Tuesday, January 02, 2007

Gatekeepers, Gatekeep Thyselves

From Nick Coleman's column last week skewering his current and future employers:

When it bought the Star Tribune in 1998, McClatchy was a second-tier chain that had 10 dailies and a profit margin of 13 percent. Today, after buying its way into a far better club by using the Star Tribune for leverage, McClatchy has 32 papers and a profit margin of 26 percent.

But 26 ain't enough. It would be higher if not for the Star Tribune, which earns only about 19 percent, though its revenue has declined over the past year or so. That's still good for a newspaper its size, and two or three times the margin demanded 20 years ago. But it ain't enough.
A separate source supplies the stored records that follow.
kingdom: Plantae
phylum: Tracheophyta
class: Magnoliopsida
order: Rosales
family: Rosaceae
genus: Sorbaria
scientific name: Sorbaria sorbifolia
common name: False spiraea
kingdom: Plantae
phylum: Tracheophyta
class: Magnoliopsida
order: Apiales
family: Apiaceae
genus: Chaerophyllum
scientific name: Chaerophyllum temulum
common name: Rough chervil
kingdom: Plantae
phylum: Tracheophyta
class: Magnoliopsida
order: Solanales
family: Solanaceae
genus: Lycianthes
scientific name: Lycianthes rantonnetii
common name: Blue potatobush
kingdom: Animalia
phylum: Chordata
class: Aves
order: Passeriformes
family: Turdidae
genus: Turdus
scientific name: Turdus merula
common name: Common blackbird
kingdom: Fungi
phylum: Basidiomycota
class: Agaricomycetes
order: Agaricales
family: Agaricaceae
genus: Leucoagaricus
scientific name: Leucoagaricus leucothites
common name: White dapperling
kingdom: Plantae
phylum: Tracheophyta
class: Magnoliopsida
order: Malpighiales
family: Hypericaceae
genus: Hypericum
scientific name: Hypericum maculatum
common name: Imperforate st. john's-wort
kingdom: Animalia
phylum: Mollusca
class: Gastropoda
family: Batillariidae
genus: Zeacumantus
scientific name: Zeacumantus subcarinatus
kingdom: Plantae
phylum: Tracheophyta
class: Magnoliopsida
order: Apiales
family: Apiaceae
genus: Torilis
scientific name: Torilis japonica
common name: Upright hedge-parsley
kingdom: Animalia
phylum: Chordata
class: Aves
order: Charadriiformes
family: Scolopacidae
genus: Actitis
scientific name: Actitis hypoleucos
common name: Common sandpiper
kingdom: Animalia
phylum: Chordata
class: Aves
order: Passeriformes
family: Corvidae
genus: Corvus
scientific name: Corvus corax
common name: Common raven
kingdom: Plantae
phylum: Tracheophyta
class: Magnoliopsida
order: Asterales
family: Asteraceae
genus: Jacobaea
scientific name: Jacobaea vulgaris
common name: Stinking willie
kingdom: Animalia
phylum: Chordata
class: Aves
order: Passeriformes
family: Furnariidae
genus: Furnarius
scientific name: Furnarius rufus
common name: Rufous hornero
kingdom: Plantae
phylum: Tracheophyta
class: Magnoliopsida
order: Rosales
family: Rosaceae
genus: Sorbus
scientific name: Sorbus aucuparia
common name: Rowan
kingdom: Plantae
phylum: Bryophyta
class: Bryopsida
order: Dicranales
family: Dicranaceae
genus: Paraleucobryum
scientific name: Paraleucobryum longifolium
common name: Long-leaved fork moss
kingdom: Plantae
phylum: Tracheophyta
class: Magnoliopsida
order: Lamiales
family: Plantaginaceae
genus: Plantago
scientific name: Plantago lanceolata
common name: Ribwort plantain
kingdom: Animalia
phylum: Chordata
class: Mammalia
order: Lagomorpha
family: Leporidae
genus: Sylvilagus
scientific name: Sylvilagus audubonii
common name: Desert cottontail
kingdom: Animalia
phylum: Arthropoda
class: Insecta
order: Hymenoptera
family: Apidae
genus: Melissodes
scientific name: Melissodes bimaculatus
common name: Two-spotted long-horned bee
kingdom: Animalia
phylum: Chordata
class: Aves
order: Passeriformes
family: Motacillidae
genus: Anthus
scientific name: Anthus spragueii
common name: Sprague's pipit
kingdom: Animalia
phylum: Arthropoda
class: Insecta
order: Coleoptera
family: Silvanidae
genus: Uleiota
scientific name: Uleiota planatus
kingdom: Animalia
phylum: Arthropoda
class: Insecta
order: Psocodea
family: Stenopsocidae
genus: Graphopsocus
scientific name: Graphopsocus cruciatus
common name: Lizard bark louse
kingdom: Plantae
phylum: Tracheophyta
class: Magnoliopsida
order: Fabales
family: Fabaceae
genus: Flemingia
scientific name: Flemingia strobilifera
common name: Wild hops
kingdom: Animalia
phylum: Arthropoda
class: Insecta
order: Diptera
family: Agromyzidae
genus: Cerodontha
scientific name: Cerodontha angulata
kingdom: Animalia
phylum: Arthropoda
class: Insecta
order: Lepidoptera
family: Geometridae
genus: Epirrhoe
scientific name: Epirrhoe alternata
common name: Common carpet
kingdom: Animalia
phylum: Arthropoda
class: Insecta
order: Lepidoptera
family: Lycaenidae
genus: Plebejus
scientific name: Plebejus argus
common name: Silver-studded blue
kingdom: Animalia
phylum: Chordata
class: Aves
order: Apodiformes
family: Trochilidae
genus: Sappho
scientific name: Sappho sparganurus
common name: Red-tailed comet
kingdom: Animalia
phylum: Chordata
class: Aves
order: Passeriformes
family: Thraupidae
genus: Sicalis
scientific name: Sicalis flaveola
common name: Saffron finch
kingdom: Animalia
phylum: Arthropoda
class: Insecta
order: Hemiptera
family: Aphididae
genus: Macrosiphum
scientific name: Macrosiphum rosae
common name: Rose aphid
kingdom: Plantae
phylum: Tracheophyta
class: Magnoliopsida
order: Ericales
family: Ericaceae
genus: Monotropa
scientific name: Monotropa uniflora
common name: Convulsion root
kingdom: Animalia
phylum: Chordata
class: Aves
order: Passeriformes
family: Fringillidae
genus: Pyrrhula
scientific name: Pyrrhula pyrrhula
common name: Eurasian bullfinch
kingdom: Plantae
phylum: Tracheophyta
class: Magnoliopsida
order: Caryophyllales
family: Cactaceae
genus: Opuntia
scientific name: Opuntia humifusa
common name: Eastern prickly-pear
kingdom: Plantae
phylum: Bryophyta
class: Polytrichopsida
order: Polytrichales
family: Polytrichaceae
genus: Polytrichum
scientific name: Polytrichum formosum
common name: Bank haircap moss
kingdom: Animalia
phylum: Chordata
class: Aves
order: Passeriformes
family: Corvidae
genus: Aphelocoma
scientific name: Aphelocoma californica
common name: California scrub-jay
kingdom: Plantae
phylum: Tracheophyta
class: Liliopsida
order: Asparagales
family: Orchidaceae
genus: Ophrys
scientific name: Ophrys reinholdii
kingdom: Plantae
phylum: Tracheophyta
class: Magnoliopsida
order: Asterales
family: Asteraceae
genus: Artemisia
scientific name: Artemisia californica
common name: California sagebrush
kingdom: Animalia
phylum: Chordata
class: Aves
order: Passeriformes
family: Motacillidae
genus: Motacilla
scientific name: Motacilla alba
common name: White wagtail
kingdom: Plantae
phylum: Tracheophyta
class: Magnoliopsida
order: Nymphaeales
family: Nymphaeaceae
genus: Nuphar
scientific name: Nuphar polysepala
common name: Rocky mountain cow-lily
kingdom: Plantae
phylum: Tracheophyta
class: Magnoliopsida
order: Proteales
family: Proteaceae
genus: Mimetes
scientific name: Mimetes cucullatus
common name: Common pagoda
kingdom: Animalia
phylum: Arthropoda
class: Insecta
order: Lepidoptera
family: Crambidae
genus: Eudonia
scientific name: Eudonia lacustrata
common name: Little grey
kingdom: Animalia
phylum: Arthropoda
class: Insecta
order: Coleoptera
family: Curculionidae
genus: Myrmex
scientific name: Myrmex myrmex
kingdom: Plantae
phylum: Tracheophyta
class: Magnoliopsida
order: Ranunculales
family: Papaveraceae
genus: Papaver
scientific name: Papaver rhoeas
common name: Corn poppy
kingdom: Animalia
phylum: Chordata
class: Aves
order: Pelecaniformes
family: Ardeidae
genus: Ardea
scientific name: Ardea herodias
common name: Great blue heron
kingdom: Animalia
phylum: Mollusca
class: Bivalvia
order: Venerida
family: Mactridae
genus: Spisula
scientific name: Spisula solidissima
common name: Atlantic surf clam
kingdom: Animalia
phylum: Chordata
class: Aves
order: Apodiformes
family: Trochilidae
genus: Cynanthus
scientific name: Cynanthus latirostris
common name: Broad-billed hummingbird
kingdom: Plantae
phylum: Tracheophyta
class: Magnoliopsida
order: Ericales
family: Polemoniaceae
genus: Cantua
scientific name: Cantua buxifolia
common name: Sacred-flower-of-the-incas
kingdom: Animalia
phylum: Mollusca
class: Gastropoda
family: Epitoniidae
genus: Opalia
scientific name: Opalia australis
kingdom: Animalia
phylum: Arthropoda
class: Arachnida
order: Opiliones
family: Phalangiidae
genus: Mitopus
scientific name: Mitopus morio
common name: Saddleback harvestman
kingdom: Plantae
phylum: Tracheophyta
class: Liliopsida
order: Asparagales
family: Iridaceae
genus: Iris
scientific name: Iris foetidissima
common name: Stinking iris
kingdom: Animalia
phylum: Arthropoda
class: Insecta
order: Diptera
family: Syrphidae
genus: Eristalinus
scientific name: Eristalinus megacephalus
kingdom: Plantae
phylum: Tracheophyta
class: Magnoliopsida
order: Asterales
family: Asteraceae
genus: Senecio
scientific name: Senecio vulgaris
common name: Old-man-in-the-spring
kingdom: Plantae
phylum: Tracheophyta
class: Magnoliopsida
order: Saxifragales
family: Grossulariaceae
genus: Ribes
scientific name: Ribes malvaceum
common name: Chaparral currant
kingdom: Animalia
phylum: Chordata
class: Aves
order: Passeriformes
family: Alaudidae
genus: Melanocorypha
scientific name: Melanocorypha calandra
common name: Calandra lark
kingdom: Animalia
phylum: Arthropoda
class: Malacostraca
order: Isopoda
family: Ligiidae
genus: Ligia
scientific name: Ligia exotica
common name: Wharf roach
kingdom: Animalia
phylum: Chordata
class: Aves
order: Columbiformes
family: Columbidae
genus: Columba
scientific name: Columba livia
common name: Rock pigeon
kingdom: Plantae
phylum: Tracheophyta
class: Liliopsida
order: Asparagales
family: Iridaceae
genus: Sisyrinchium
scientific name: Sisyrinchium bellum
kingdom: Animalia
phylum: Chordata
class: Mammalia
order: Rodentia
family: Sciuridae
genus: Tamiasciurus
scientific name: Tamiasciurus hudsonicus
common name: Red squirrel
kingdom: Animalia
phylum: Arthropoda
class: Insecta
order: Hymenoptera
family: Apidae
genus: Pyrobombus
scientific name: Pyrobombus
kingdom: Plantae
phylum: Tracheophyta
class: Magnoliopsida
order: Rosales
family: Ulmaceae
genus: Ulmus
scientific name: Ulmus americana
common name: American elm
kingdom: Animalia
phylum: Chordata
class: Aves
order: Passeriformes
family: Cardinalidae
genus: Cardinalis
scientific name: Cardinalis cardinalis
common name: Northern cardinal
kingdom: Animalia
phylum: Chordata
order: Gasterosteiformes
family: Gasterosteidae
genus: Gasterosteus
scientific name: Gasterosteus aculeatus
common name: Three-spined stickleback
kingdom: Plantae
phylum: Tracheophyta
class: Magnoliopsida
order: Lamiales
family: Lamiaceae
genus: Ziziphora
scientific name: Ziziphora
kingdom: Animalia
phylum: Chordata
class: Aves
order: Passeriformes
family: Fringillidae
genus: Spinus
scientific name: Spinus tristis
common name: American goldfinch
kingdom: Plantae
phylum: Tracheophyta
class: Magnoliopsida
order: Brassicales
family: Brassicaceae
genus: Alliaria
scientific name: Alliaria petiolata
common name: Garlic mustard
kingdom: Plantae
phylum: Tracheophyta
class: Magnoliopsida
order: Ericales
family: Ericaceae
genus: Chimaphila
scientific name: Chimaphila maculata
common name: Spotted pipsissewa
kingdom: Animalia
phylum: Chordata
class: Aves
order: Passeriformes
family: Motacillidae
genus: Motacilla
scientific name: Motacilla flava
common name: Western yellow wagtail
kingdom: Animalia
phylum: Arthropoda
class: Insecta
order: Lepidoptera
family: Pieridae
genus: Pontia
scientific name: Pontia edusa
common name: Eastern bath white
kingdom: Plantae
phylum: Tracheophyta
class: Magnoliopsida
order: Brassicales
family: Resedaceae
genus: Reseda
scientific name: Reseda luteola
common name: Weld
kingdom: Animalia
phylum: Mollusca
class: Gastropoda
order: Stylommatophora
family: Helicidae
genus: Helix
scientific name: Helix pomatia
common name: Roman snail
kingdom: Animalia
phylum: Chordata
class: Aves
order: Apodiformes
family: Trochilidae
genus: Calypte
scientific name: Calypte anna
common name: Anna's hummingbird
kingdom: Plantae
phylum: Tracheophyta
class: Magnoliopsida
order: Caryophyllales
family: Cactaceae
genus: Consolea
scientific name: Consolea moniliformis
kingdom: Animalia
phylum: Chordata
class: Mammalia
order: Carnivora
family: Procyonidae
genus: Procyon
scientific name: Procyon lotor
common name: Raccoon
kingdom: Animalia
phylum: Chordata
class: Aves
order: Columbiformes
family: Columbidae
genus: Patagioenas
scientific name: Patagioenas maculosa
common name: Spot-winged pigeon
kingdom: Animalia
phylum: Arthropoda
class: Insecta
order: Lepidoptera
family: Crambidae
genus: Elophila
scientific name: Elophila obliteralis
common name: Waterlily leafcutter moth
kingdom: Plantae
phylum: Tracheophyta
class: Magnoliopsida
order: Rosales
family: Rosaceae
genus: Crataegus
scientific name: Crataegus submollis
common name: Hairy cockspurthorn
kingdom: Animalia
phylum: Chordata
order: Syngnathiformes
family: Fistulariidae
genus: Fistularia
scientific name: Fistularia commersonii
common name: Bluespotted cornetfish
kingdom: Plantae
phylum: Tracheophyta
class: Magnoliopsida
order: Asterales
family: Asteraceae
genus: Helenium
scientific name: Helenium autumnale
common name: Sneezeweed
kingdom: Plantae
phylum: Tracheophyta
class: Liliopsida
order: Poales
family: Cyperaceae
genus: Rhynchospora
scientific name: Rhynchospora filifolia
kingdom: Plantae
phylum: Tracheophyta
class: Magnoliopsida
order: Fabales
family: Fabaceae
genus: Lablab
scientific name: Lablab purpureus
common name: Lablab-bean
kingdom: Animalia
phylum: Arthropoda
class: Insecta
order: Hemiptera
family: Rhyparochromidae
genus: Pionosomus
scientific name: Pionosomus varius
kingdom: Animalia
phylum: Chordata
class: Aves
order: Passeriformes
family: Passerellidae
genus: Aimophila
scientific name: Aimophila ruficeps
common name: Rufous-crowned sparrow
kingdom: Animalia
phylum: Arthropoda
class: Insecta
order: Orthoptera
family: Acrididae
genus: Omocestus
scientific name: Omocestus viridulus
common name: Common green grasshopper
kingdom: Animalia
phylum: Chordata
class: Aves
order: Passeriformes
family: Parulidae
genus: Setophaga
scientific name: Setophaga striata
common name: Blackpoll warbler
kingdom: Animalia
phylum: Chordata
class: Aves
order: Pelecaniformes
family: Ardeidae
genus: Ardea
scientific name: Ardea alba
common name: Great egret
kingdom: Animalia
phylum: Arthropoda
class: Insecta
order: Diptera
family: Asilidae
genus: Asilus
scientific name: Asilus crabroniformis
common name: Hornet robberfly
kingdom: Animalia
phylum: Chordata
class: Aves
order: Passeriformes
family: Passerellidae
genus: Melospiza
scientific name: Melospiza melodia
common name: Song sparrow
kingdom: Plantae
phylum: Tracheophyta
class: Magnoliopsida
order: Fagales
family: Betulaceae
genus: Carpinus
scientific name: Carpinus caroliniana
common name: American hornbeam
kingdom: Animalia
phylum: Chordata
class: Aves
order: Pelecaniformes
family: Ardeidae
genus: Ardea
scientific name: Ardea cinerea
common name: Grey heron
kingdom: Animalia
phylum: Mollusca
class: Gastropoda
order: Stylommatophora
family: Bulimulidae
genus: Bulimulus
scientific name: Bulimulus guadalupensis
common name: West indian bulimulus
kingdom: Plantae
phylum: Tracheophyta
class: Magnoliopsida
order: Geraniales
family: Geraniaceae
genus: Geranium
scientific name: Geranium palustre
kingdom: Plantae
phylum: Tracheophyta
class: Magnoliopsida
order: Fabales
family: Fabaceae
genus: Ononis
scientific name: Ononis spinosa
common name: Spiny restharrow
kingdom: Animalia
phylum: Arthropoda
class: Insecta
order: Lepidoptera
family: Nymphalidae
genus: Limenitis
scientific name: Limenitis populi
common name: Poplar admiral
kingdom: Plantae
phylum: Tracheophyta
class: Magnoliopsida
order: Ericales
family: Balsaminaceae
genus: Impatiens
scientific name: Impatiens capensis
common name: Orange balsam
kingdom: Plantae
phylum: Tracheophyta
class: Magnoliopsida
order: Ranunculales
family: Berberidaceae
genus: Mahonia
Now the correction appearing on the top of his archived column:

Correction: Nick Coleman's column incorrectly stated the McClatchy Company's operating margins. McClatchy had an operating margin of 18.6 percent in 1998, the year it bought the Star Tribune. Its operating margin last year was 19 percent. In 1998, McClatchy's free cash flow was 28.3 percent, as measured by earnings before interest, taxes, depreciation and amortization. In 2005, its free cash flow was 25 percent.

They doubled their profit margin, it stayed the same. Their financial position is twice as good, it has actually degraded. Tomato, tomahto. Potato, potahto.

Come on people, you can't expect a newspaper to get all the facts correct. But you have to get a little suspicious of the quality control of an organization that publishes falsehoods about itself.